**YOUR TASK:** Identify each line in the data below that contains the string "period", and copy those lines. Matching is case-sensitive.

________________

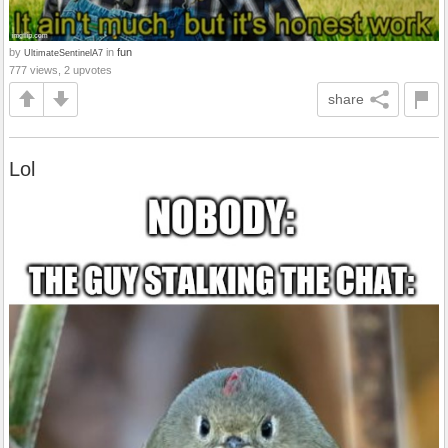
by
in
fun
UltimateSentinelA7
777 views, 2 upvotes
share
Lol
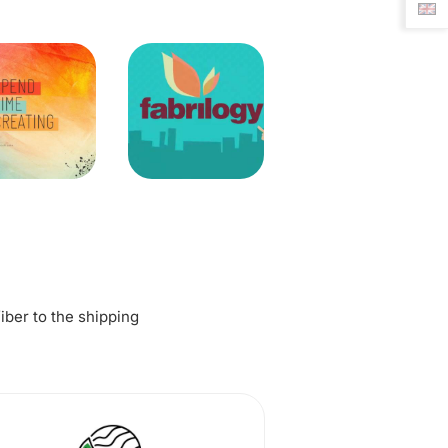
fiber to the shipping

________________

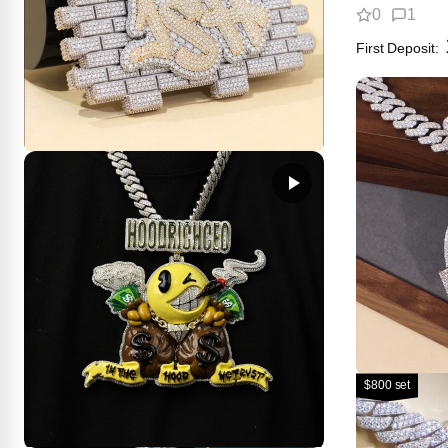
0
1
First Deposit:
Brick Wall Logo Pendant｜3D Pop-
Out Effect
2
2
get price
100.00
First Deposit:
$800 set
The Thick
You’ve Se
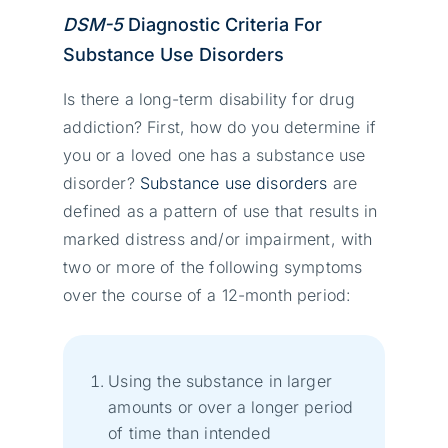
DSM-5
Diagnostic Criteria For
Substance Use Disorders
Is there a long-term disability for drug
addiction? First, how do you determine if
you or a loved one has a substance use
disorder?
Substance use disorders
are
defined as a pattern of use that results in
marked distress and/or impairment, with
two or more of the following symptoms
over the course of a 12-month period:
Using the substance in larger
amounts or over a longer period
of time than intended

________________

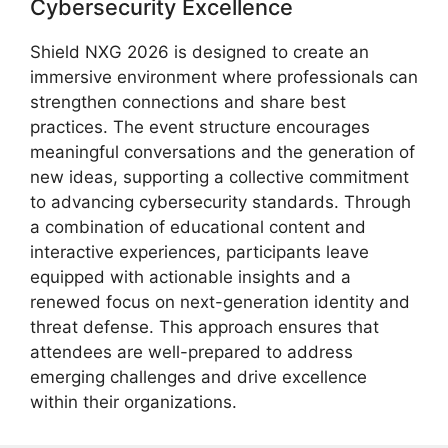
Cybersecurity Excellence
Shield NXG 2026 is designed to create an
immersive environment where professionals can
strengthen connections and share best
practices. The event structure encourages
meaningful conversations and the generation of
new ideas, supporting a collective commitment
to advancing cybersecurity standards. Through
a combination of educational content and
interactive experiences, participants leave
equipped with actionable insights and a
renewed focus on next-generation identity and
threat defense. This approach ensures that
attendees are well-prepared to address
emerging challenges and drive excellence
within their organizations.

________________

**RESULT OF THE EXERCISE:**
over the course of a 12-month period:
amounts or over a longer period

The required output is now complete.